Some points later, through continuous learning and practicing the necessary steps we become a master of our own minds in making many good decisions from our personal life to business, and also our stock market investment decisions.
Learning is conceptual understanding in the process of grasping and comprehending something is an essential keeping oneself on the edge and making also sound decision; they can’t be apart from each other and neither in integral part of our lives. As decision making is perceived by having enough knowledge and careful consideration most likely the outcome would be good or at least less risky. That’s why people say to put more weight on the head than heart in a business decision because pragmatic thinking may secure a better financial advantage. It is true investing in the stock market – just because stock market investment is a business. Winning a stock market in every investment requires mental fitness with solid mental habits that will only practice rules of thumb or investment principles. It is no less than exercising and running every day for physical fitness to win a marathon. The exercise is one day for one thing at a time-- learn, practice and build mental habits
A habit is a learned response that has become automatic through repetition. One good decision based on mental habits can make you to get another higher rate of good decision as you continue to do so that will grow only the rate of compounding and leave you a financial success.
The key is here learning and how spontaneously making good judgment on a stock. Let me ask you a simple question if you are an experienced driver. Aren’t you expert on making instantaneous judgments — exactly when to slow down, speed up, turn right or left for avoiding a potential accident or running into a pothole on the road.
You can probably recall times when you have hit the brakes or swerved to avoid an accident — have you been aware of the complete driving movements? Probably not, rather you have been busy listening music and talking to friends while driving, all these pre-cautious actions and decisions made entirely at the subconscious level of your mind. Such pre-programmed automatic reactions come as the result of years of experience.
Think about it for a moment and you’ll realize that driving a car on a busy traffic road is quite a complicated activity. Think of all the things you’re monitoring at the same time:
• Is that kid going to run onto the road?
• Is that car behind me too close?
• Will that car stop at the corner although no signal light is given?
• Is there enough space between me and the car in front in case he brakes hard — unexpectedly?
Have you ever thought of multi-tasking activities you are involved in driving in unconscious mind? Even an apparently simple thing like changing lanes on the freeway is what’s called a multi-body problem in physics. You have to monitor your speed, the speed of the traffic, the speed of the cars behind you and in front of you on the lane you’re in and the lane you want to move into. And you do all these at the same time, almost instantaneously. In a state of unconscious competence, you solve the multi-body problem automatically — what to watch precisely are pre-programmed and ingrained into your brain by practice.

□ □ □

PROBLEMS:
A. In the passage on learning and mental habits, copy the part starting with "Some points later, through" and going on through "market investment decisions.", switching "master" to "expert".
B. According to the passage on learning and mental habits, why do people advise putting more weight on the head than the heart in a business decision?

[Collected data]
□ □ □

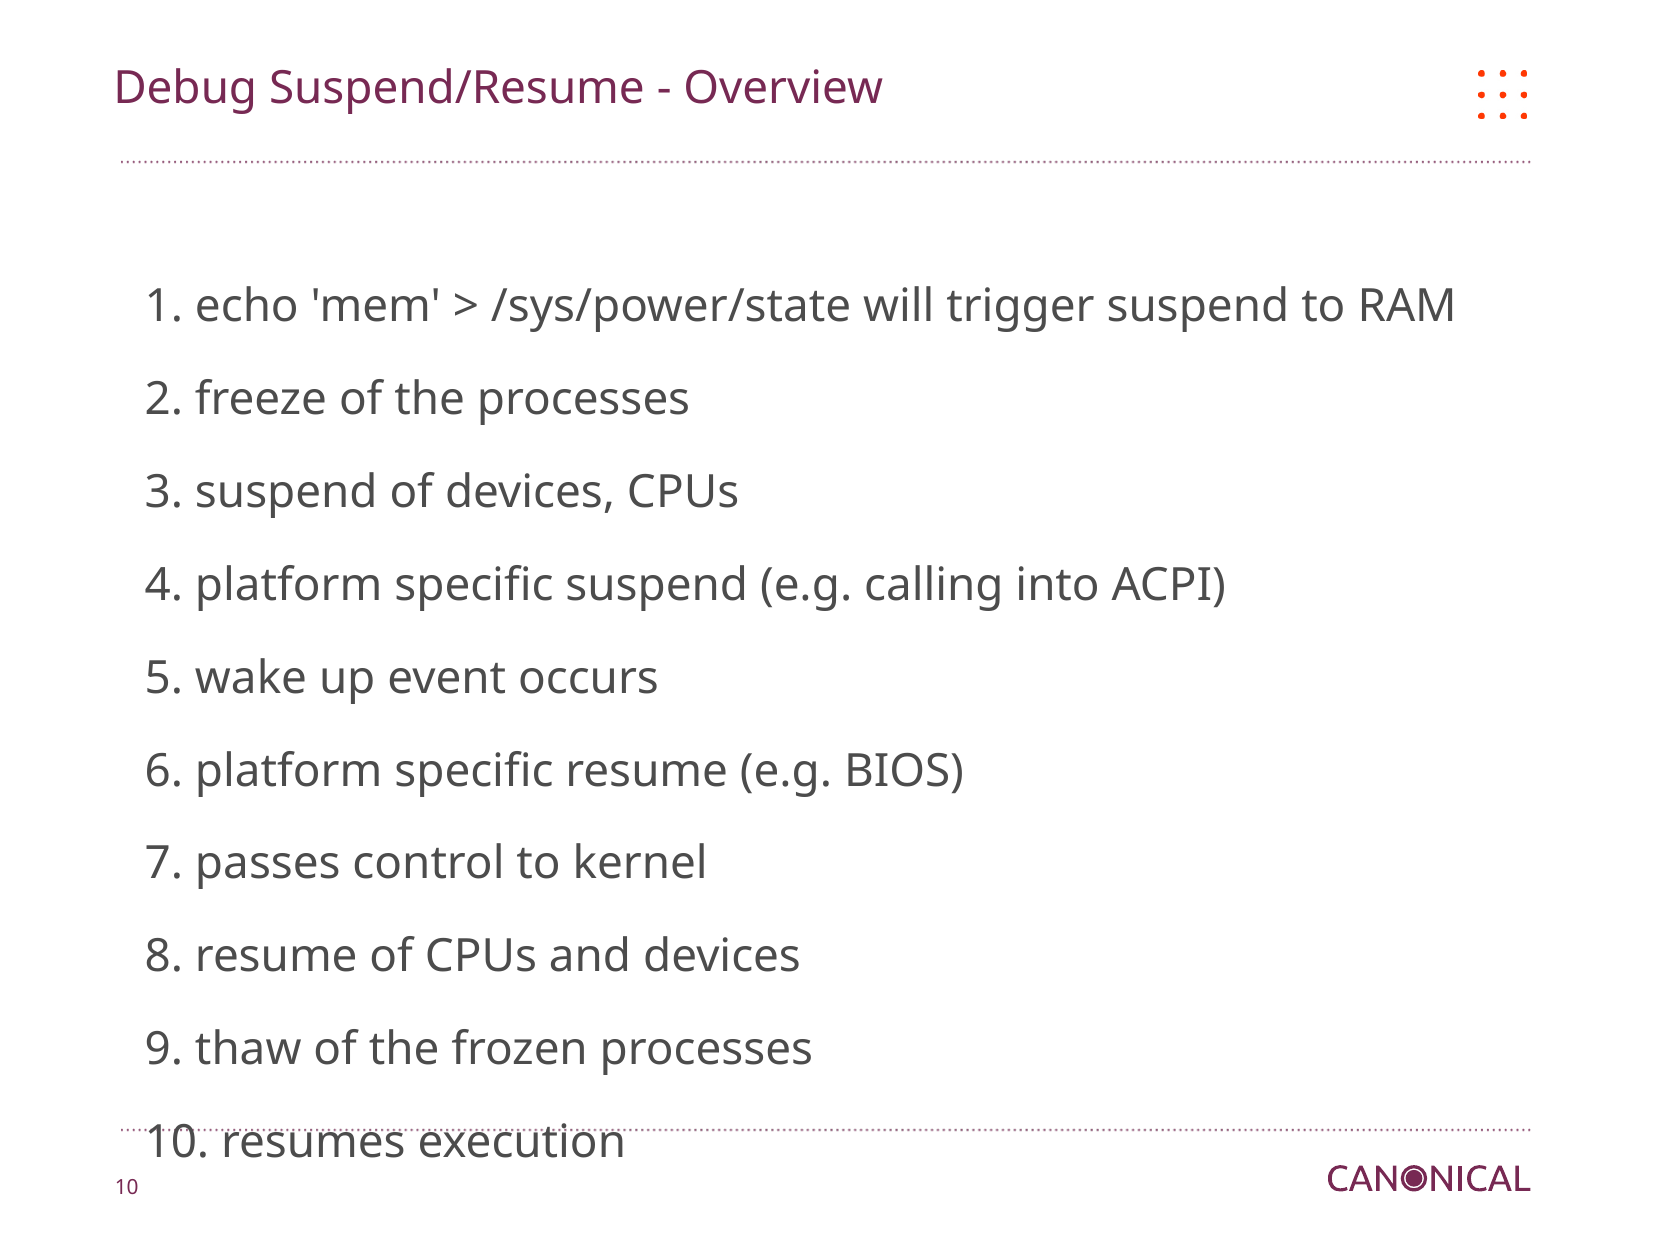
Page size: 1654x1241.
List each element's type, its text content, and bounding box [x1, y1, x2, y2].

picture [177, 1127, 189, 1134]
picture [160, 1127, 175, 1134]
title Debug Suspend/Resume - Overview [113, 64, 1382, 107]
picture [191, 1127, 547, 1134]
list 1. echo 'mem' > /sys/power/state will trigger suspend to RAM 2. freeze of the processes 3. suspend of devices, CPUs 4. platform specific suspend (e.g. calling into ACPI) 5. wake up event occurs 6. platform specific resume (e.g. BIOS) 7. passes control to kernel 8. resume of CPUs and devices 9. thaw of the frozen processes 10. resumes execution [115, 256, 1540, 1076]
picture [1478, 70, 1527, 119]
picture [549, 1127, 1533, 1134]
picture [111, 1127, 153, 1134]
picture [111, 159, 1533, 166]
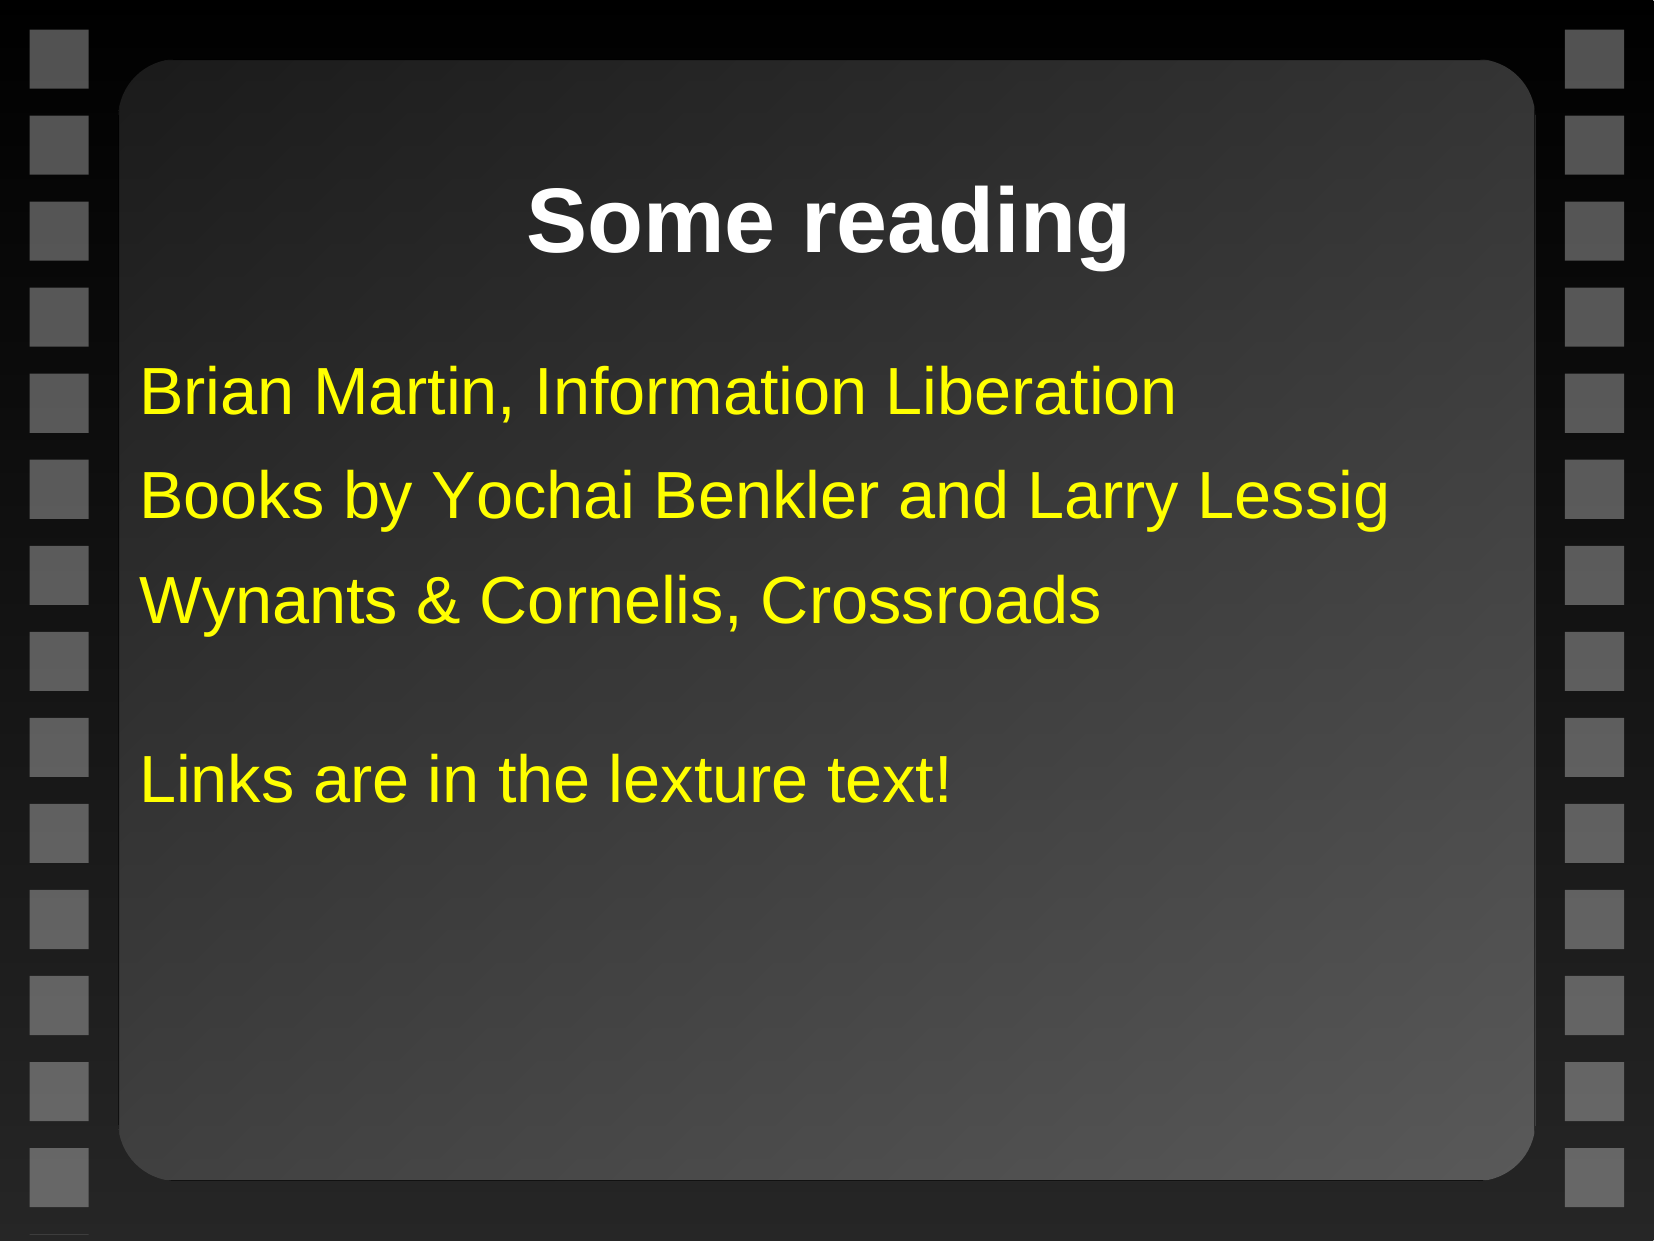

□ □ □

REPLIES:
A.
Some points later, through continuous learning and practicing the necessary steps we become a expert of our own minds in making many good decisions from our personal life to business, and also our stock market investment decisions.

B. Pragmatic thinking may secure a better financial advantage. The passage says this also holds for investing in the stock market because stock market investment is a business.